After the global search, a better non-dominated solutions set is obtained. However, the 2L-OVRPTW has a large solution space, and the non-dominated solutions are distributed in various regions. Therefore, the local search of the MLWOA is used for the exploitation of the non-dominated solutions. As shown in Figure 4, Figure 5 and Figure 6, this section designs a local search with three neighborhood operations.

Figure 4. Interchange operation.

Figure 5. Insert operation.

Figure 6. Swap operation.

Interchange operation: Randomly select customer $i$ and customer $j$ from $route[k]$ and $route[l]$, respectively, and then exchange them.

Insert operation: Randomly select two non-adjacent customers $i$ and customer $j$ in $route[k]$, and then insert the customer $i$ in front of customer $j$.

Swap operation: Randomly select customers $i$ and customer $j$ in $route[k]$, and then exchange them.

After each operation, if a better solution that satisfies the constraints is generated, the better solution will replace the current optimal solution. Otherwise, it will not be accepted.

* Complete the following
A. How many neighborhood operations make up the local search in the local search excerpt?
B. Repeat the part of the local search excerpt starting with "Figure 5. Insert" and going on through "respectively, and then exchange them.".
The listing comes from a different source than the local search excerpt.

* Records
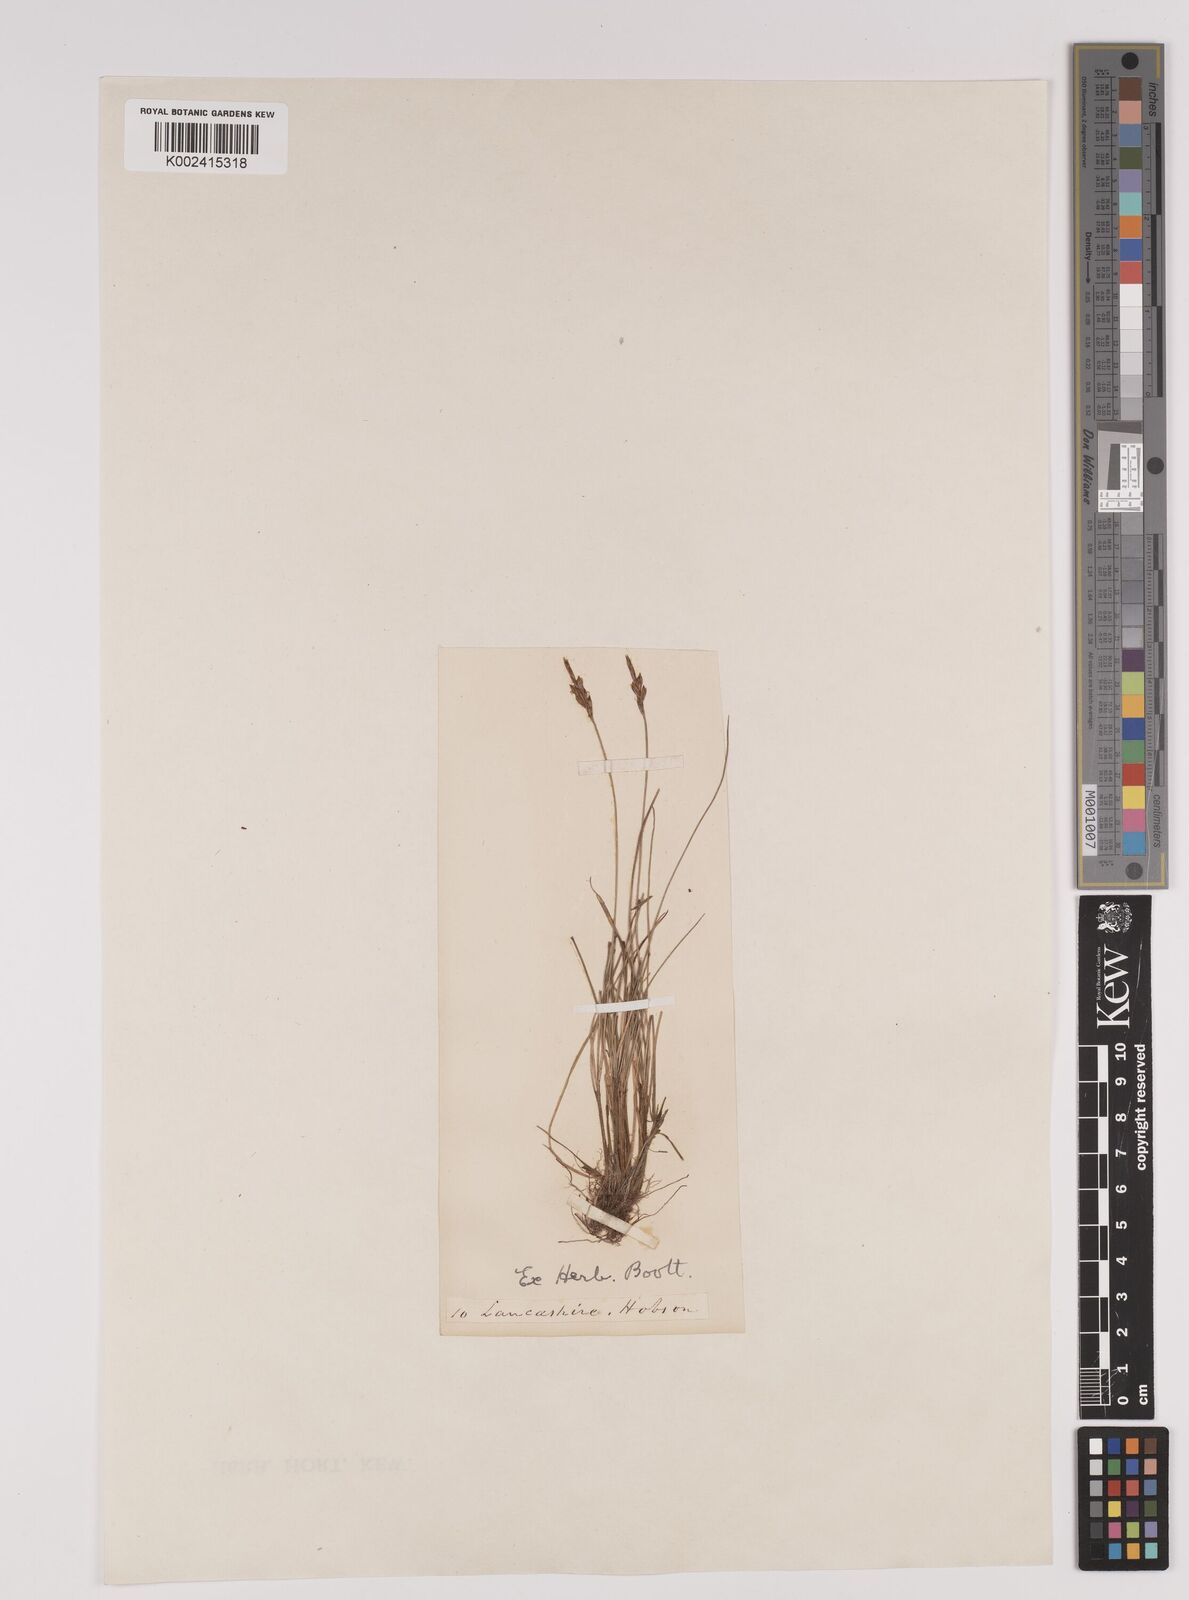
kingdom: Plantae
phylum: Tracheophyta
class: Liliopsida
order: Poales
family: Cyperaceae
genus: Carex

* * *

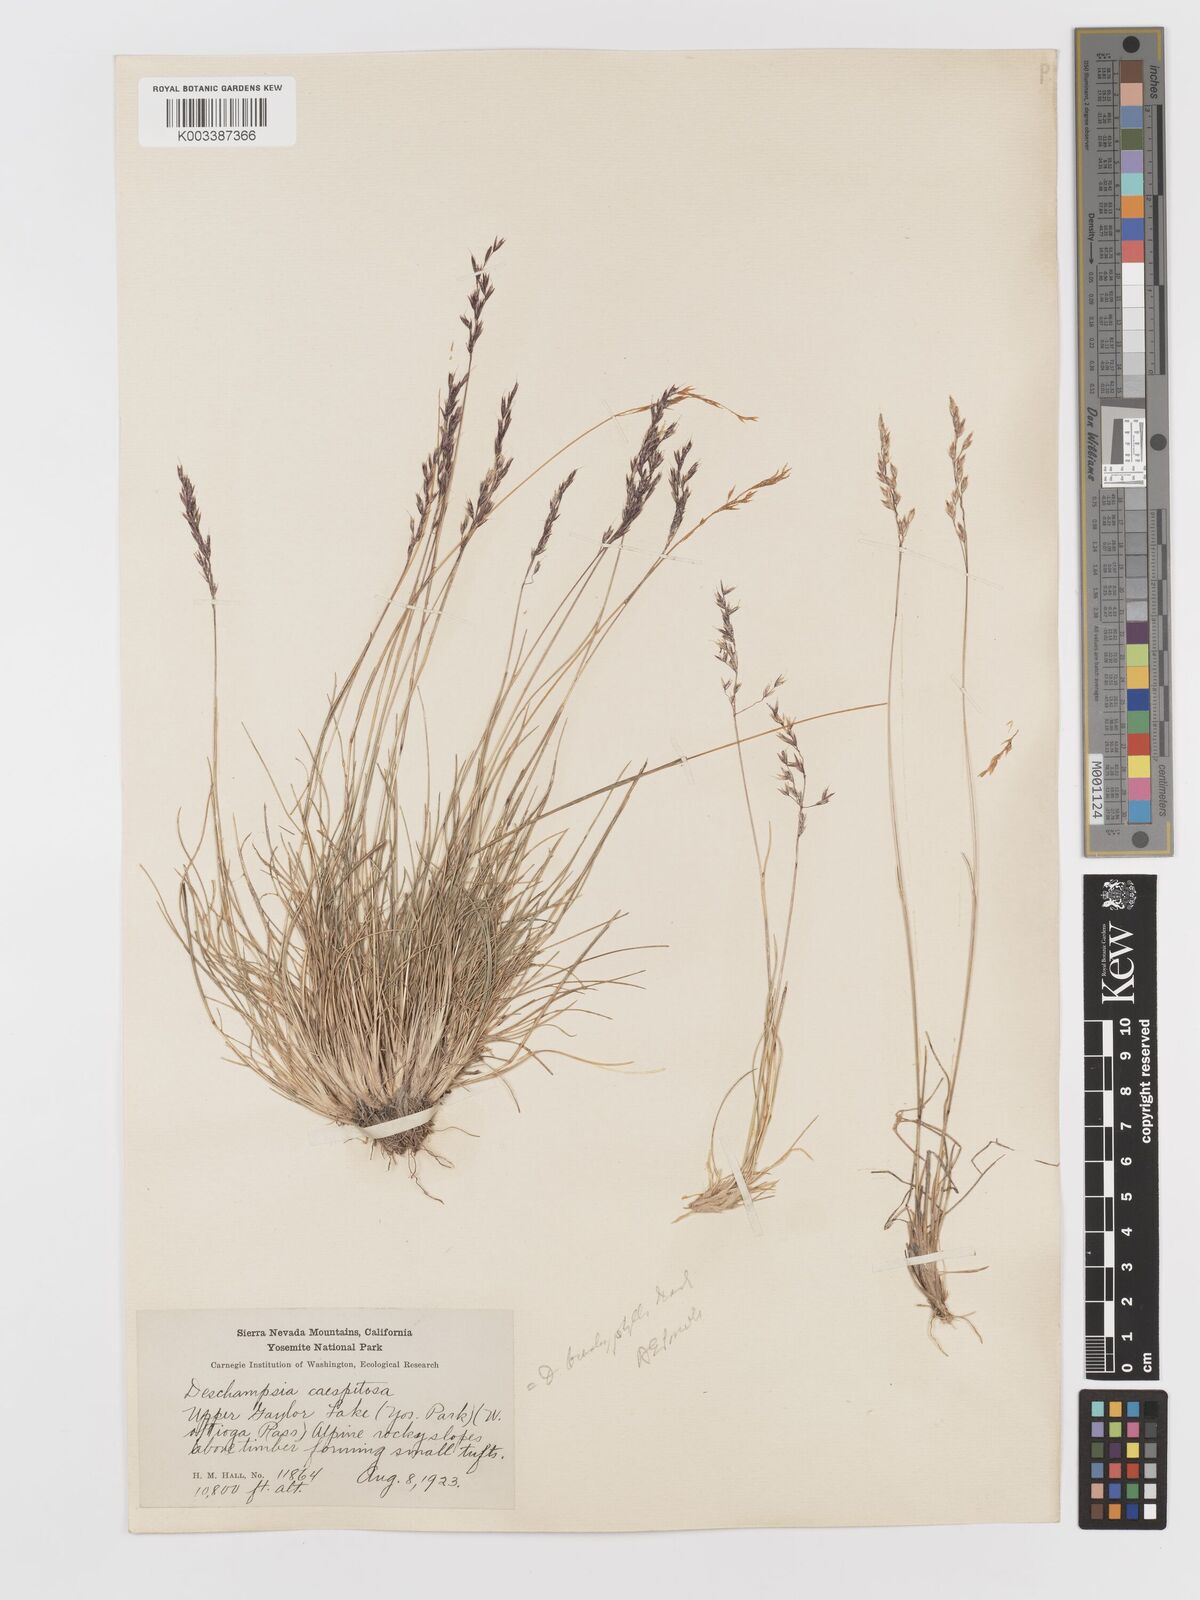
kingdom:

...

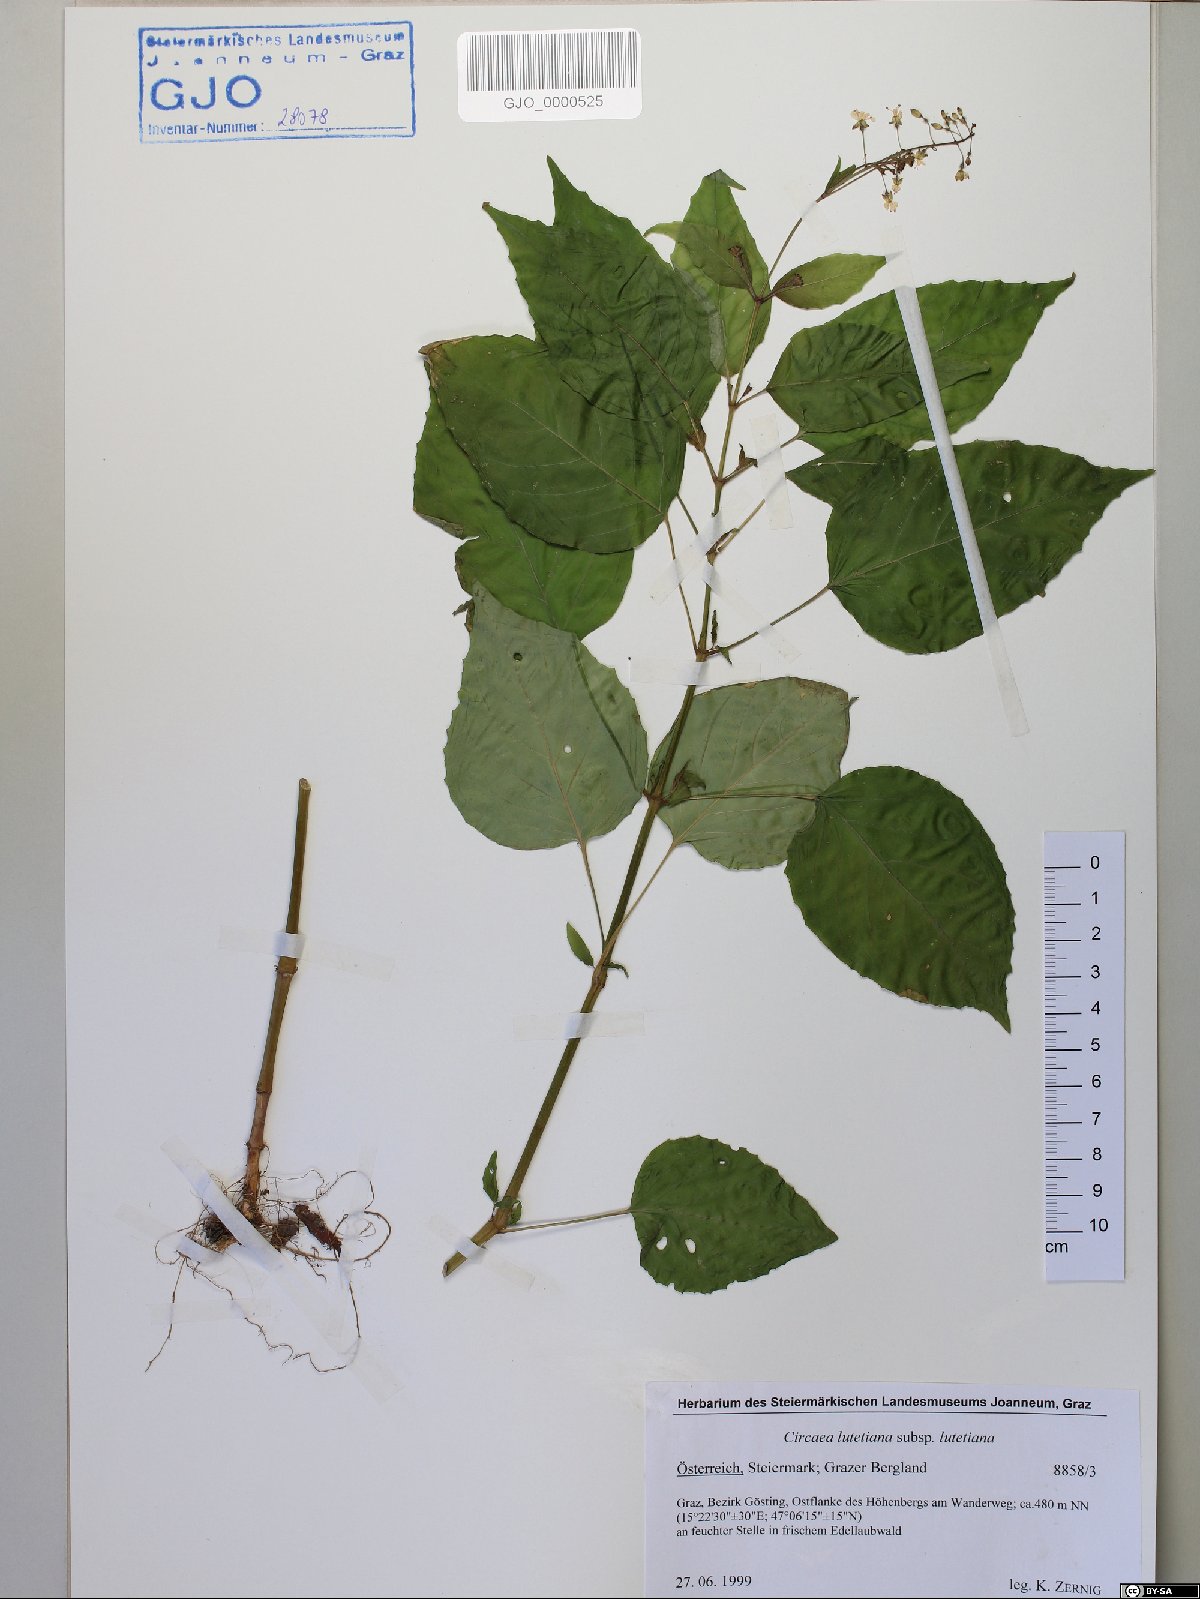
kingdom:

* Response list
A. Three: interchange, insert and swap.

B.
Figure 5. Insert operation.

Figure 6. Swap operation.

Interchange operation: Randomly select customer $i$ and customer $j$ from $route[k]$ and $route[l]$, respectively, and then exchange them.